There are two things that I think we are talking about here. 1. OSS vs Closed Source Software and 2. Freeware vs Commercial software.
One can write OSS that is commercial or charges for related commercial services such as customisation or support or distribution etc. Redhat I think offers support services for it amongst others. Ubuntu is F/OSS while Canonical Ltd has vested commercial interest in it for it provides commercial support services for Ubuntu servers etc through support packages. So their developers who contribute to Ubuntu, would fall into this group.

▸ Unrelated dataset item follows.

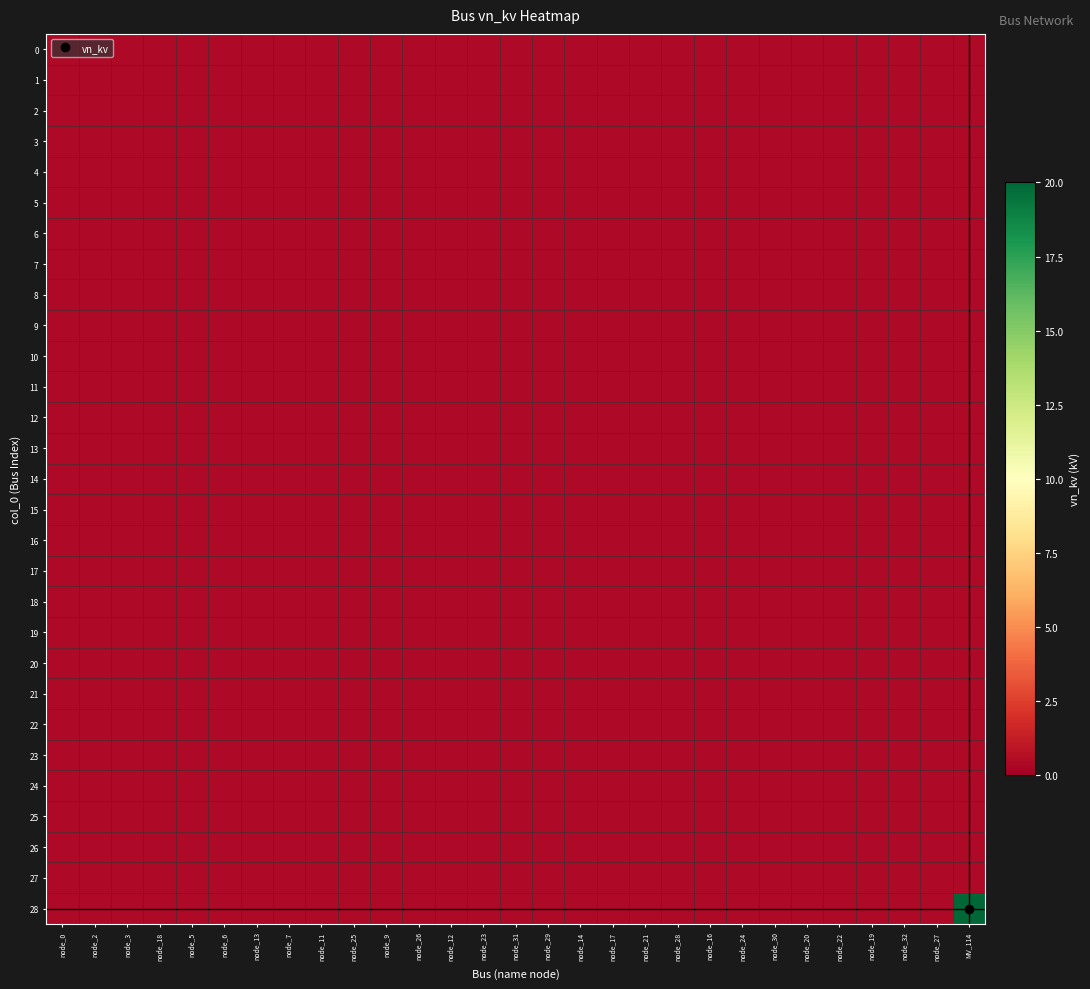

At which category does the chart reach its minimum across all series?

node_0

One can also write OSS and not charge for it, eg GNU/Linux etc. Many others write software like GIMP, GNU XYZ ... etc
Closed Source Software usually refer to commercial software, and in most cases, commercial software are closed source, although the reverse is not always true. eg, practically all commercial software, including of course, the most beloved public-enemy M$ (Not mine anyway)... etc ... interestingly, it was said that IBM was one of the biggest software houses, that earned through expensive custom business apps that its (consulting) services arms delivered to their customers together with their "boxes".
The last group is slightly obscure, but at the same time common. This includes practically all the freeware that made DOS and Windows so popular amongst hobbists since the 80s. A good deal of these freeware are not open source, but are freely available for download as binaries only.
Strangely, one of the early concept of open source, I thought, was authenticity and security in that one could be 100% that an app was doing what it said it was doing, by having access to its source code for compilation and building. One could then scrutinize and weed out rogue code snippets that are stealing info. This point seem to have become overshadowed today by the high and noble "Knowledge should be open, so open source is the way" message. Color me old-school ... but sometimes I find it funny when I read OSS fanboys go religious or puritan with being open. It just makes me grin.
So if you are looking to be paid, you can do it either freelanced or under the clock, in a closed or open source manner. But doing OSS projects seem to be mostly freelance at the moment. Most commercial software house are still quite closed source.
Granted, if you have some good idea for a killer-app, you can also write Free OpenSourceSoftware and have a donate button on your site or something.
One thing though, if you look at the zaurus platform, on the reality side, there are approximately 10,000+ unique users on this site. And not all of them are active users. I won't go in the math here, but do some estimate so that you don't get demoralized with the wrong expectations ya?
Keep us posted if you cook up something ya?